* _RECORDS PROVIDED_:
"""

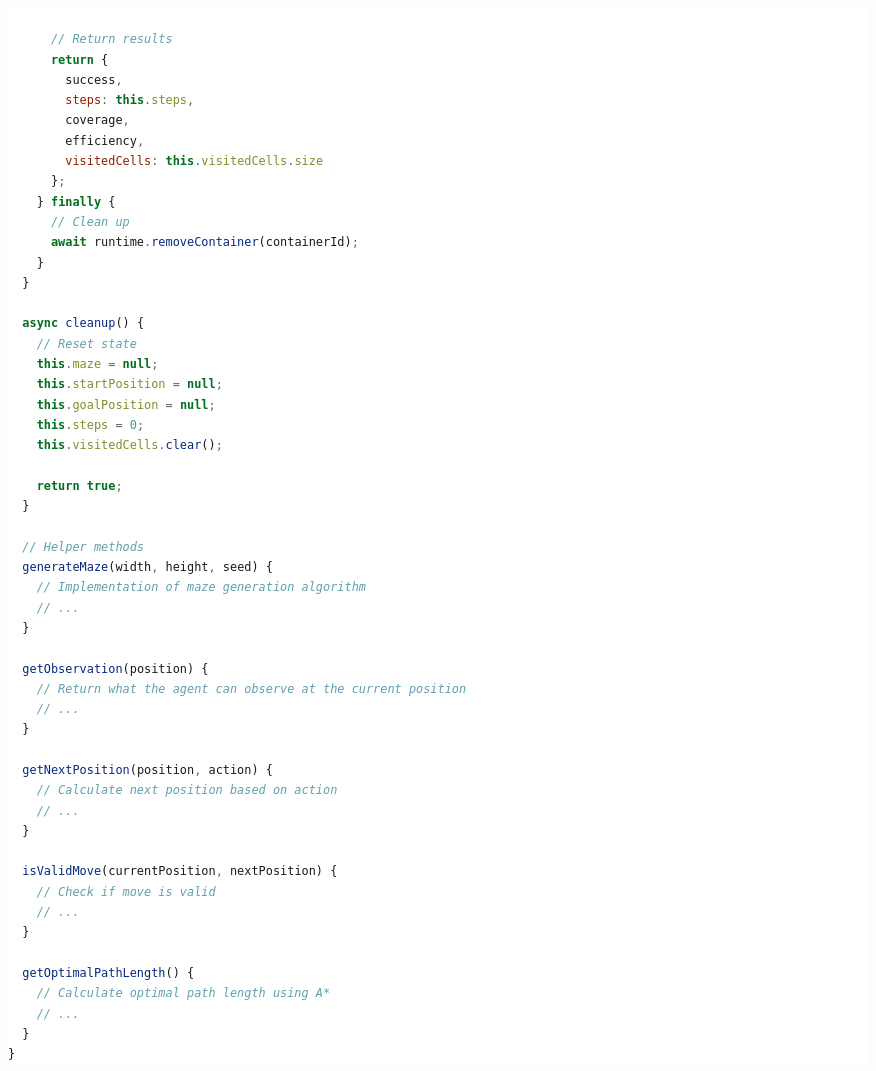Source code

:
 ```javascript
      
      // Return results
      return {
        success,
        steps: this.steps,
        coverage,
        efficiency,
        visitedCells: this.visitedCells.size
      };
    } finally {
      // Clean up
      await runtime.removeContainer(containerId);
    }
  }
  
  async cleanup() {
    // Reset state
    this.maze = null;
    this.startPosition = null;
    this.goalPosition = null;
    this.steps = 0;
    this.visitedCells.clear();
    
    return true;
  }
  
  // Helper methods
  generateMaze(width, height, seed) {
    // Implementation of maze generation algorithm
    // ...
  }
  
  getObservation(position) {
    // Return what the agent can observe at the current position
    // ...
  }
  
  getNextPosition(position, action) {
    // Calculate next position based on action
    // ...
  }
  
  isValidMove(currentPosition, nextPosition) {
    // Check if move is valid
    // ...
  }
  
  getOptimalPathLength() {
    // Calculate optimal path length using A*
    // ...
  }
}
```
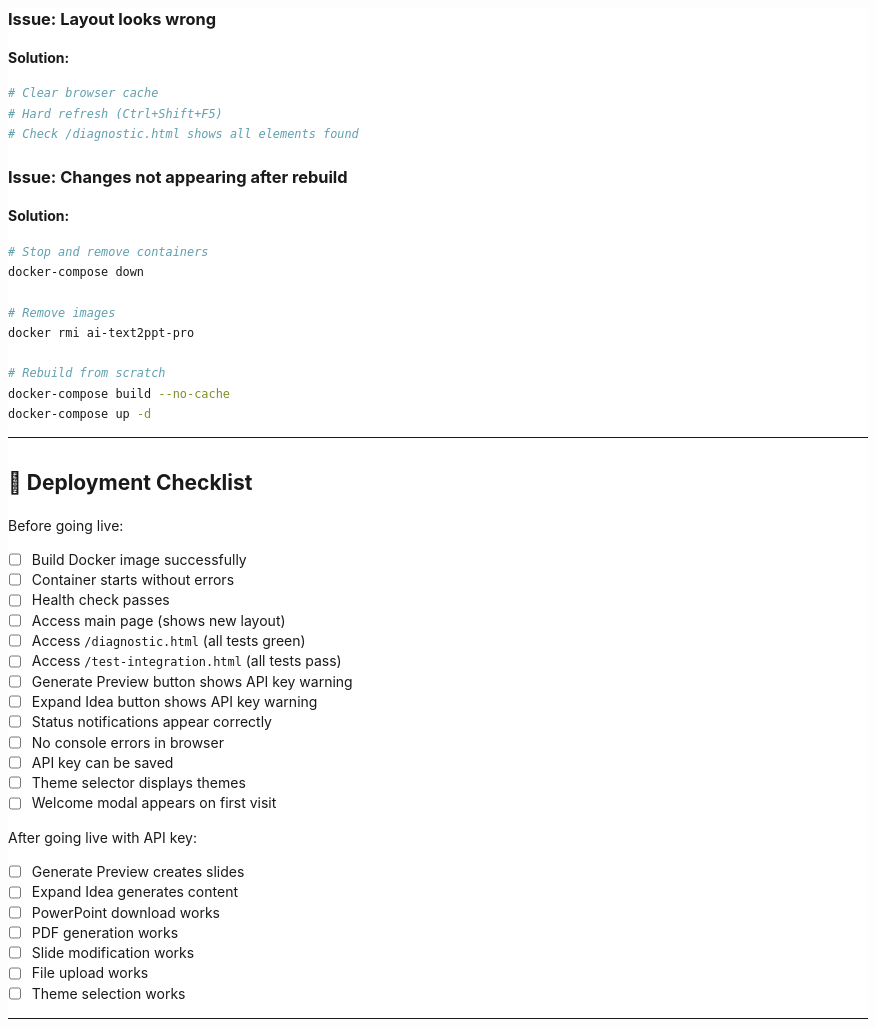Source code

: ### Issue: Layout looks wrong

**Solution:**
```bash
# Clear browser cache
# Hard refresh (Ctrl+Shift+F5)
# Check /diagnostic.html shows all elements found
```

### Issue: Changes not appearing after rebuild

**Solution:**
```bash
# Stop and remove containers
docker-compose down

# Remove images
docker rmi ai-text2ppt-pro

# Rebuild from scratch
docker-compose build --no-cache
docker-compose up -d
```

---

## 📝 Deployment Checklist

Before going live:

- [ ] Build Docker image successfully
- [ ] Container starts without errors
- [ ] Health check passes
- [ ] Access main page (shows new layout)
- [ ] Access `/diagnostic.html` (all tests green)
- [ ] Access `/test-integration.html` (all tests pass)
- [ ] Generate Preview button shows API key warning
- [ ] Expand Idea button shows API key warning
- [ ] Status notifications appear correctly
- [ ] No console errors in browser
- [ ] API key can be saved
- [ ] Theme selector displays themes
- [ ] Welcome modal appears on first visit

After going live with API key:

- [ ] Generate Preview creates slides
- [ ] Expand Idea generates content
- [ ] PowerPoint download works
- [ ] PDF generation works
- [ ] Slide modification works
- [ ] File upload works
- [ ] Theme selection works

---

"""
"""

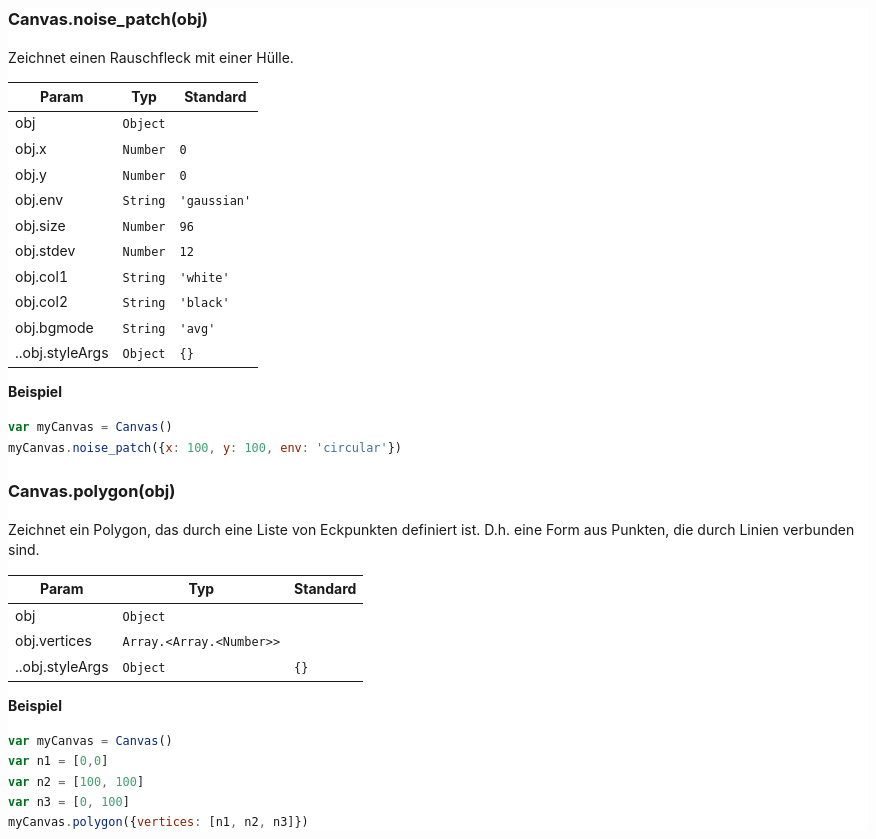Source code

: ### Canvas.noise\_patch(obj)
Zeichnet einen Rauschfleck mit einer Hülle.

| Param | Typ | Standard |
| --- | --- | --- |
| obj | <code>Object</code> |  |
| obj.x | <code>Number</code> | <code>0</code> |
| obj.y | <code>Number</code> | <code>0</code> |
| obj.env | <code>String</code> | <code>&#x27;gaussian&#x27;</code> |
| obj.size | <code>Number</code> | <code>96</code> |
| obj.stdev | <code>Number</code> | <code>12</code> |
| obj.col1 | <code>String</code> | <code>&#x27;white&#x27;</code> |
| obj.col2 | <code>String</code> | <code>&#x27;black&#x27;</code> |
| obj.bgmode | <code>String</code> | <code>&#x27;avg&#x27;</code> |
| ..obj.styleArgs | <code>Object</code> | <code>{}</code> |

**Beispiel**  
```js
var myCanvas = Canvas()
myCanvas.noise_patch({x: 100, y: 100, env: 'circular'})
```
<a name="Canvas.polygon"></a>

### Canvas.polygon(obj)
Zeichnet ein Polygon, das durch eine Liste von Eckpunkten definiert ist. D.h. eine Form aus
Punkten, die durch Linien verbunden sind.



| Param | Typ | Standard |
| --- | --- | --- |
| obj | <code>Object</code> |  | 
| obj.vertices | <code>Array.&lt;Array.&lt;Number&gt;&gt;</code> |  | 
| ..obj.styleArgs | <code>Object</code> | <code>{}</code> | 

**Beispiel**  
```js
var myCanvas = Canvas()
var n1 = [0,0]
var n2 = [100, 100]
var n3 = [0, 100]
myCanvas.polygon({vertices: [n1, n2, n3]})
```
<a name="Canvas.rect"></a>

"""
"""

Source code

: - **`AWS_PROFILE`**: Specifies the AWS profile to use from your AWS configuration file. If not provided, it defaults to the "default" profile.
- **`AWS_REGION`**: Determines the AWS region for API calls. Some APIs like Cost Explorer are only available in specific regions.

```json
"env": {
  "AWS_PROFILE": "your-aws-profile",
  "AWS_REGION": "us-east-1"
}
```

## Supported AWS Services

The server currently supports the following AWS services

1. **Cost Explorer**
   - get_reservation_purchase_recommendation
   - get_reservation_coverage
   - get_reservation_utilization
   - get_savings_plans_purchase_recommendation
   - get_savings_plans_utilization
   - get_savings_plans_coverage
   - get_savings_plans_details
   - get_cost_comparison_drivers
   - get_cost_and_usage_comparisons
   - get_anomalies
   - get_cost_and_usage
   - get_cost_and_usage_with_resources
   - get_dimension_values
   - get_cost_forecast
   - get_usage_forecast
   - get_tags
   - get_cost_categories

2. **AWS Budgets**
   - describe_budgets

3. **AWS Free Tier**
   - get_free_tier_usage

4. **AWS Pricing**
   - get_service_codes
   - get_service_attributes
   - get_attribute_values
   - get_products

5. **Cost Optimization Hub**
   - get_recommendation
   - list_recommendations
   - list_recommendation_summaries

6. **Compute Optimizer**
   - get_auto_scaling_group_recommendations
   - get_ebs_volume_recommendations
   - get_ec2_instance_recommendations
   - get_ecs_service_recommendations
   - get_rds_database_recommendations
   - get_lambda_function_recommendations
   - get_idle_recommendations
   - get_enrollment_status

"""

* _TASK OBJECTIVE_:
Each line holding "myCanvas" should be copied from the material above.

* _ANSWER BOX_:
var myCanvas = Canvas()
myCanvas.noise_patch({x: 100, y: 100, env: 'circular'})
var myCanvas = Canvas()
myCanvas.polygon({vertices: [n1, n2, n3]})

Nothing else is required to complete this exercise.